> **Your instructions**
Write out every line of the material below word for word, keeping the same line breaks and order.

---------------

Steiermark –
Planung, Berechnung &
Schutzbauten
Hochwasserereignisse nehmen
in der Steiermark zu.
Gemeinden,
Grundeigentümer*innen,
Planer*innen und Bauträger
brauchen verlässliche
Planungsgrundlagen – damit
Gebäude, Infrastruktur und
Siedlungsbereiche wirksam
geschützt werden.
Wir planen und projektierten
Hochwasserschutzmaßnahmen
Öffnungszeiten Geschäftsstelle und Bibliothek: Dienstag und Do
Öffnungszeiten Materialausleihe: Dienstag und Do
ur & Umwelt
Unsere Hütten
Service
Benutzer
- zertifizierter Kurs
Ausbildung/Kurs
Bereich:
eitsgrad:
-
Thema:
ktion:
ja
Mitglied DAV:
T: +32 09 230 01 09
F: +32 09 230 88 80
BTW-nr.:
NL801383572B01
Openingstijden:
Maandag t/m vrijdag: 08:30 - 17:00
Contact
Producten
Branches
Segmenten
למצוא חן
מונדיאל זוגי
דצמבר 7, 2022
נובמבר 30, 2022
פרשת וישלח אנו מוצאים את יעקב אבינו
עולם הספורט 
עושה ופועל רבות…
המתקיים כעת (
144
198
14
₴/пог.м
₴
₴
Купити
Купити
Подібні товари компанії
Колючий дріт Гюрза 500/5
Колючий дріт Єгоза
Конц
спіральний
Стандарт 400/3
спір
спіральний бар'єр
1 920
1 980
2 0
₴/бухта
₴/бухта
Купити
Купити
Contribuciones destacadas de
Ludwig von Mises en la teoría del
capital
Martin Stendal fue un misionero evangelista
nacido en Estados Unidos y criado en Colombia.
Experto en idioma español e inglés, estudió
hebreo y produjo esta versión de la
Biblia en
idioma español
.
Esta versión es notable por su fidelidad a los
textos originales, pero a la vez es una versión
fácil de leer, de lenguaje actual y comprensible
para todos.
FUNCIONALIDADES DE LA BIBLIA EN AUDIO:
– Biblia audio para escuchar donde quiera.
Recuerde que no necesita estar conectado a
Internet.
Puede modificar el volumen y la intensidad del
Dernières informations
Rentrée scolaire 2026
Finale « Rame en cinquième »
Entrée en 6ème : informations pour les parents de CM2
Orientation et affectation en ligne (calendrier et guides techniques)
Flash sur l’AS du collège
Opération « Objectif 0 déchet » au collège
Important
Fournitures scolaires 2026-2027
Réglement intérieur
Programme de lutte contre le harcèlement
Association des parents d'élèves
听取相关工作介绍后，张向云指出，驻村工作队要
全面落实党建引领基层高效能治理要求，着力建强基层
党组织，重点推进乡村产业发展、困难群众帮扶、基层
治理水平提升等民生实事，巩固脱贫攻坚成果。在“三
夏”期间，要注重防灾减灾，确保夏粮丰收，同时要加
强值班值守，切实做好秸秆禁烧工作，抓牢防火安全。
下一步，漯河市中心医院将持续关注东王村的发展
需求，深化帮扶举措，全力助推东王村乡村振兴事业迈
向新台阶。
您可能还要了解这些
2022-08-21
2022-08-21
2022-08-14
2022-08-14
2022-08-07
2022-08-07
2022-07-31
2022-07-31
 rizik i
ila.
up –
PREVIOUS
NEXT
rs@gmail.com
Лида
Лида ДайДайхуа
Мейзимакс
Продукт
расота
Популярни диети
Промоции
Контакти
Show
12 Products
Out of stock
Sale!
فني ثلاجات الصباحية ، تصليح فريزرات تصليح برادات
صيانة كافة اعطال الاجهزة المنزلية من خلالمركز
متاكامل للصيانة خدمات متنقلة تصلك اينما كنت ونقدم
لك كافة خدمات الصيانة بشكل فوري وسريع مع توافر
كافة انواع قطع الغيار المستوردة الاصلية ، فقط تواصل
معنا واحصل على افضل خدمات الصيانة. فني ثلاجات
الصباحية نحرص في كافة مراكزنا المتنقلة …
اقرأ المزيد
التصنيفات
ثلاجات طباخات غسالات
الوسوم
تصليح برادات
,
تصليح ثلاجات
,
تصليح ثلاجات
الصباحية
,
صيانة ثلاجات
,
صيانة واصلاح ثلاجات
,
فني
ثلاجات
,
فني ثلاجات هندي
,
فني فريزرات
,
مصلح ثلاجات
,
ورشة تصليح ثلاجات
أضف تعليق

---------------

> **Solution to this problem**
Steiermark –
Planung, Berechnung &
Schutzbauten
Hochwasserereignisse nehmen
in der Steiermark zu.
Gemeinden,
Grundeigentümer*innen,
Planer*innen und Bauträger
brauchen verlässliche
Planungsgrundlagen – damit
Gebäude, Infrastruktur und
Siedlungsbereiche wirksam
geschützt werden.
Wir planen und projektierten
Hochwasserschutzmaßnahmen
Öffnungszeiten Geschäftsstelle und Bibliothek: Dienstag und Do
Öffnungszeiten Materialausleihe: Dienstag und Do
ur & Umwelt
Unsere Hütten
Service
Benutzer
- zertifizierter Kurs
Ausbildung/Kurs
Bereich:
eitsgrad:
-
Thema:
ktion:
ja
Mitglied DAV:
T: +32 09 230 01 09
F: +32 09 230 88 80
BTW-nr.:
NL801383572B01
Openingstijden:
Maandag t/m vrijdag: 08:30 - 17:00
Contact
Producten
Branches
Segmenten
למצוא חן
מונדיאל זוגי
דצמבר 7, 2022
נובמבר 30, 2022
פרשת וישלח אנו מוצאים את יעקב אבינו
עולם הספורט 
עושה ופועל רבות…
המתקיים כעת (
144
198
14
₴/пог.м
₴
₴
Купити
Купити
Подібні товари компанії
Колючий дріт Гюрза 500/5
Колючий дріт Єгоза
Конц
спіральний
Стандарт 400/3
спір
спіральний бар'єр
1 920
1 980
2 0
₴/бухта
₴/бухта
Купити
Купити
Contribuciones destacadas de
Ludwig von Mises en la teoría del
capital
Martin Stendal fue un misionero evangelista
nacido en Estados Unidos y criado en Colombia.
Experto en idioma español e inglés, estudió
hebreo y produjo esta versión de la
Biblia en
idioma español
.
Esta versión es notable por su fidelidad a los
textos originales, pero a la vez es una versión
fácil de leer, de lenguaje actual y comprensible
para todos.
FUNCIONALIDADES DE LA BIBLIA EN AUDIO:
– Biblia audio para escuchar donde quiera.
Recuerde que no necesita estar conectado a
Internet.
Puede modificar el volumen y la intensidad del
Dernières informations
Rentrée scolaire 2026
Finale « Rame en cinquième »
Entrée en 6ème : informations pour les parents de CM2
Orientation et affectation en ligne (calendrier et guides techniques)
Flash sur l’AS du collège
Opération « Objectif 0 déchet » au collège
Important
Fournitures scolaires 2026-2027
Réglement intérieur
Programme de lutte contre le harcèlement
Association des parents d'élèves
听取相关工作介绍后，张向云指出，驻村工作队要
全面落实党建引领基层高效能治理要求，着力建强基层
党组织，重点推进乡村产业发展、困难群众帮扶、基层
治理水平提升等民生实事，巩固脱贫攻坚成果。在“三
夏”期间，要注重防灾减灾，确保夏粮丰收，同时要加
强值班值守，切实做好秸秆禁烧工作，抓牢防火安全。
下一步，漯河市中心医院将持续关注东王村的发展
需求，深化帮扶举措，全力助推东王村乡村振兴事业迈
向新台阶。
您可能还要了解这些
2022-08-21
2022-08-21
2022-08-14
2022-08-14
2022-08-07
2022-08-07
2022-07-31
2022-07-31
 rizik i
ila.
up –
PREVIOUS
NEXT
rs@gmail.com
Лида
Лида ДайДайхуа
Мейзимакс
Продукт
расота
Популярни диети
Промоции
Контакти
Show
12 Products
Out of stock
Sale!
فني ثلاجات الصباحية ، تصليح فريزرات تصليح برادات
صيانة كافة اعطال الاجهزة المنزلية من خلالمركز
متاكامل للصيانة خدمات متنقلة تصلك اينما كنت ونقدم
لك كافة خدمات الصيانة بشكل فوري وسريع مع توافر
كافة انواع قطع الغيار المستوردة الاصلية ، فقط تواصل
معنا واحصل على افضل خدمات الصيانة. فني ثلاجات
الصباحية نحرص في كافة مراكزنا المتنقلة …
اقرأ المزيد
التصنيفات
ثلاجات طباخات غسالات
الوسوم
تصليح برادات
,
تصليح ثلاجات
,
تصليح ثلاجات
الصباحية
,
صيانة ثلاجات
,
صيانة واصلاح ثلاجات
,
فني
ثلاجات
,
فني ثلاجات هندي
,
فني فريزرات
,
مصلح ثلاجات
,
ورشة تصليح ثلاجات
أضف تعليق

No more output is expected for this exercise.